→ **EXERCISE PROMPT**
Could you continue the blog excerpt below on UFO sightings and charity giving, picking up right after its final sentence?

Think about the little things you do that could change one person's life for the day in a GOOD way and do that.
Several UFOs appeared over New York on 13 October, and New Yorkers busied themselves on Twitter speculating over whether they really were UFOs or not.
However, a solitary tweet to The Huffington Post said the lights in the sky were just balloons. Balloons that did not move in the wind?
Anyway, the sighting comes on the day that a retired NORAD general said UFOs would hover over cities in the US.
Take a look at the video and decide for yourself.
October 11, 2010
Someone said to me the other day that petitions and charity sites and all those publications and societies aimed at alleviating abuses of animals, humans and so on are simply a means of distracting us and giving us a false sense of achievement and contribution.
Once we've signed our name to a petition, do we ever really check to see that the petition indeed fulfilled its aim?
Do we ever find out if the charity organisation we have donated to has really made your contribution to the cause, or has only 5% of your charity been used for what you intended?

→ **DATA EXCERPTS**

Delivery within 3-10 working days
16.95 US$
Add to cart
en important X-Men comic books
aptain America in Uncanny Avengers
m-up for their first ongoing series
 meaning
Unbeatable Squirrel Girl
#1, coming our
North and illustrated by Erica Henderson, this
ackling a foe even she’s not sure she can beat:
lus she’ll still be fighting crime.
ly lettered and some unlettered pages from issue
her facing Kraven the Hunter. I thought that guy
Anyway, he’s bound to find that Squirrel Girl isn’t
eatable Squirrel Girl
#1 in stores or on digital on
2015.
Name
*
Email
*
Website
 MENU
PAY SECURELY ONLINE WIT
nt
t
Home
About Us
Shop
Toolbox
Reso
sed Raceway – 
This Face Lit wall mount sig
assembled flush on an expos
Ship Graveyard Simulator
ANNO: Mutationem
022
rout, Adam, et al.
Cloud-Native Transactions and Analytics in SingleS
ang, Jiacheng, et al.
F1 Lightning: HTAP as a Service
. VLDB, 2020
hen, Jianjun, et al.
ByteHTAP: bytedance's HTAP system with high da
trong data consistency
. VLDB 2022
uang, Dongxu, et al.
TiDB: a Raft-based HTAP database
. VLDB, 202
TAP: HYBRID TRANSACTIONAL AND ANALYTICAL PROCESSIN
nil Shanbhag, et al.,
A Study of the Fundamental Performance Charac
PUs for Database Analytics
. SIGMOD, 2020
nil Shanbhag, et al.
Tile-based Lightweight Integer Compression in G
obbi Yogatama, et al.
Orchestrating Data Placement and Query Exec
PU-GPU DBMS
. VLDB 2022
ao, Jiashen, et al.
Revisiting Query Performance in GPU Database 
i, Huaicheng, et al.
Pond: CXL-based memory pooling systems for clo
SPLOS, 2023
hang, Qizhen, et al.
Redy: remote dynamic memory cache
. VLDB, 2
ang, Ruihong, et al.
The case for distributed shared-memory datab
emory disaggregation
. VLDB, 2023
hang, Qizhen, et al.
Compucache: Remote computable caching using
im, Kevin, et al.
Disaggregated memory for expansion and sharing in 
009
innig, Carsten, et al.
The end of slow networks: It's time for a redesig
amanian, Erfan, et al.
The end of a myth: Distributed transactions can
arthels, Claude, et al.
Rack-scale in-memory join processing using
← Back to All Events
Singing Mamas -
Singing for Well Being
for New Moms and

→ **EXERCISE RESPONSE**
What I'm trying to say is that perhaps these things are only meant to make us feel better so that we don't make a real difference?
Street artist Banksy has taken his commentary to the television screen, with his own storyboard on American sitcom and satire The Simpsons.
As a child, The Simpsons was one of my favourite shows. We would make sure dinner was prepared by half-six in the evening so we could get our weekly dose of laughter.
I didn't realise until much later that the sitcom was a satire of American or Western life, much as South Park is. It is a place where the writers and artists can make comments about society and what is wrong with it.
Although I was not familiar with Banksy's work until recently (I tried to enter a competition revolving around using his artwork as inspiration for an image), his storyboard for The Simpsons strikes a note with me because it touches on the Asian sweat market, and thus everything that America represents.
The show itself is drawn by dozens of factory workers, who pass their animation sketches to a little boy, who in turn dips it into toxic sludge to develop it. AS we follow the sequence further underground and into the darker areas of "slavery", we see merchandise being created to fulfil the mass demand of the Western world. The "slaves" blatantly make use of animal parts as they go about their business, from using a dolphin's tongue to close up the boxes, to de-furring small creatures to use their fur as stuffing for Bart dolls.
Asia is known for its disrespect to the animal world, but this is drawn sharply into perspective, because it is demand, and, seemingly, Western demand, that is fuelling their misuse of the world.
Take a look at the clip. Please comment, I would love to know what you think!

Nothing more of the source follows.